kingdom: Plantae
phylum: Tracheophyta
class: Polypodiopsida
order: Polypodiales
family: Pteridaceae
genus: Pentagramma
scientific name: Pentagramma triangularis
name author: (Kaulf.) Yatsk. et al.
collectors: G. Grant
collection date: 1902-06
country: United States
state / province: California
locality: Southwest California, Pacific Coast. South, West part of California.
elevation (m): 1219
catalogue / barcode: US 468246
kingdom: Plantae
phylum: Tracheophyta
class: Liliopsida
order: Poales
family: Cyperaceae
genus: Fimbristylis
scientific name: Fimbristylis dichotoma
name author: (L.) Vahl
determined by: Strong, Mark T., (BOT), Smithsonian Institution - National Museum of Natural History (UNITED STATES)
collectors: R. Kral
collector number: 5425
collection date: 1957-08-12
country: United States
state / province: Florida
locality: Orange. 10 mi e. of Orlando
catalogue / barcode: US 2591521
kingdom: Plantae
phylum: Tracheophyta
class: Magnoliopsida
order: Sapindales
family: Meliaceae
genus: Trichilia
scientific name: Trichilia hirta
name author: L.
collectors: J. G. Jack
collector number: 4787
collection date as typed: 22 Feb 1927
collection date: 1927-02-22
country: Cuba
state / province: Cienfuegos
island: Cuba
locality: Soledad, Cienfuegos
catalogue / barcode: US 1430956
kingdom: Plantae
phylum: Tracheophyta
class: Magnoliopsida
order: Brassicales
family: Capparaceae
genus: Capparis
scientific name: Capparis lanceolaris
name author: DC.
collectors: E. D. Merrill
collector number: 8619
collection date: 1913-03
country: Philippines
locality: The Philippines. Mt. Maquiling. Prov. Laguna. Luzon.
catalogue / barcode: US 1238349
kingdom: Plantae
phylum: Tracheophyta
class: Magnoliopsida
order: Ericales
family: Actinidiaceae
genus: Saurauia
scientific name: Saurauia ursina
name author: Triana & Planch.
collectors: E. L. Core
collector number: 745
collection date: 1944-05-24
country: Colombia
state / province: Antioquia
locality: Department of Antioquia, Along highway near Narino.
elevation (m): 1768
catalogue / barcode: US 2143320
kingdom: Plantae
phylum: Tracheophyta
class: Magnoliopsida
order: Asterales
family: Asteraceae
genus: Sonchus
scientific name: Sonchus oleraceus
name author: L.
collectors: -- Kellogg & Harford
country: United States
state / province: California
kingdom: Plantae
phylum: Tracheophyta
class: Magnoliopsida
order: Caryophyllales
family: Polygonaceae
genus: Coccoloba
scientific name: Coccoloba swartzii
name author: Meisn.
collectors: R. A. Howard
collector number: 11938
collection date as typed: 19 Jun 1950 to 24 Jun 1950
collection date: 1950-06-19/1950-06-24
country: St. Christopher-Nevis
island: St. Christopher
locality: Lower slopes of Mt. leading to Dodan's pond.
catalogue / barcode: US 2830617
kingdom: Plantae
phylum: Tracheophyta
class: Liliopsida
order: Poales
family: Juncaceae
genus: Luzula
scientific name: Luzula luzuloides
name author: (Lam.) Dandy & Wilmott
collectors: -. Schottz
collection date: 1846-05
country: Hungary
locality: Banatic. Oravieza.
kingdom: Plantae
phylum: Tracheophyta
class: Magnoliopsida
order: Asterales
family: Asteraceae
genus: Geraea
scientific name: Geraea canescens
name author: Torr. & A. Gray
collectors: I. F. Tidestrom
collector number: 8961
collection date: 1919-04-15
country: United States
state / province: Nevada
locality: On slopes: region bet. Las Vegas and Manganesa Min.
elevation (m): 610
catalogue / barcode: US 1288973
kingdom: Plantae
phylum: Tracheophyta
+ + +
Task requirements:
Identify every line in the rows above that contains the word "locality", and copy each one. Case counts.

Exercise answer:
locality: Southwest California, Pacific Coast. South, West part of California.
locality: Orange. 10 mi e. of Orlando
locality: Soledad, Cienfuegos
locality: The Philippines. Mt. Maquiling. Prov. Laguna. Luzon.
locality: Department of Antioquia, Along highway near Narino.
locality: Lower slopes of Mt. leading to Dodan's pond.
locality: Banatic. Oravieza.
locality: On slopes: region bet. Las Vegas and Manganesa Min.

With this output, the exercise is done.